| BRIEF |
Leave the pictures in the listing below aside and reproduce exactly the lines starting with the one with "Cookies with the" and going on through the one with "# 爆发:瘟疫/英文版/[NSZ]-Switch520", both ends included.

┌─ STORED DATA

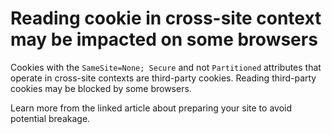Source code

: # Reading cookie in cross-site context may be impacted on some browsers

Cookies with the `SameSite=None; Secure` and not `Partitioned` attributes that operate in cross-site contexts are third-party cookies.
Reading third-party cookies may be blocked by some browsers.

Learn more from the linked article about preparing your site to avoid potential breakage.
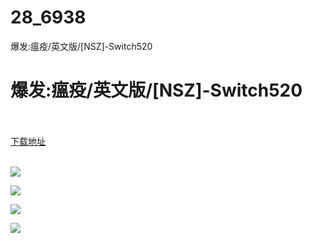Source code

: # 28_6938
爆发:瘟疫/英文版/[NSZ]-Switch520
# 爆发:瘟疫/英文版/[NSZ]-Switch520
 <br/></br>
[下载地址](https://www.switch520.cc/article/6938 "下载地址")
<br/></br>

<p><span><strong><img src="https://www.switch520.cc/muke_img/upload_art_editor_20201025-1_dc6dc9f66284c606159e920040632d66.jpg"></strong></span></p>
<p><span><strong><img src="https://www.switch520.cc/muke_img/upload_art_editor_20201025-1_8e09f89230c4166bdd4fec4d6f24b967.jpg"></strong></span></p>
<p><span><strong><img src="https://www.switch520.cc/muke_img/upload_art_editor_20201025-1_ee1000b15b5d9d2250299cf3050cec5d.jpg"></strong></span></p>
<p><span><strong><img src="https://www.switch520.cc/muke_img/upload_art_editor_20201025-1_6218d705da41d712b986fdfab817f515.jpg"></strong></span></p>
<p></p>
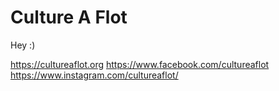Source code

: # Culture A Flot

Hey :)

https://cultureaflot.org
https://www.facebook.com/cultureaflot
https://www.instagram.com/cultureaflot/
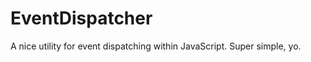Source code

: EventDispatcher
===============

A nice utility for event dispatching within JavaScript.  Super simple, yo.
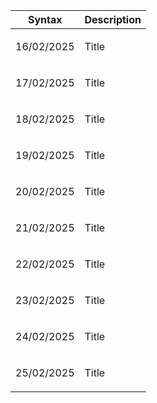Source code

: | Syntax | Description |
| --- | ----------- |
| <p>16/02/2025</p> | Title |
| <p>17/02/2025</p> | Title |
| <p>18/02/2025</p> | Title |
| <p>19/02/2025</p> | Title |
| <p>20/02/2025</p> | Title |
| <p>21/02/2025</p> | Title |
| <p>22/02/2025</p> | Title |
| <p>23/02/2025</p> | Title |
| <p>24/02/2025</p> | Title |
| <p>25/02/2025</p> | Title |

└─

| OUTPUT |
Cookies with the `SameSite=None; Secure` and not `Partitioned` attributes that operate in cross-site contexts are third-party cookies.
Reading third-party cookies may be blocked by some browsers.

Learn more from the linked article about preparing your site to avoid potential breakage.
Source code

: # 28_6938
爆发:瘟疫/英文版/[NSZ]-Switch520
# 爆发:瘟疫/英文版/[NSZ]-Switch520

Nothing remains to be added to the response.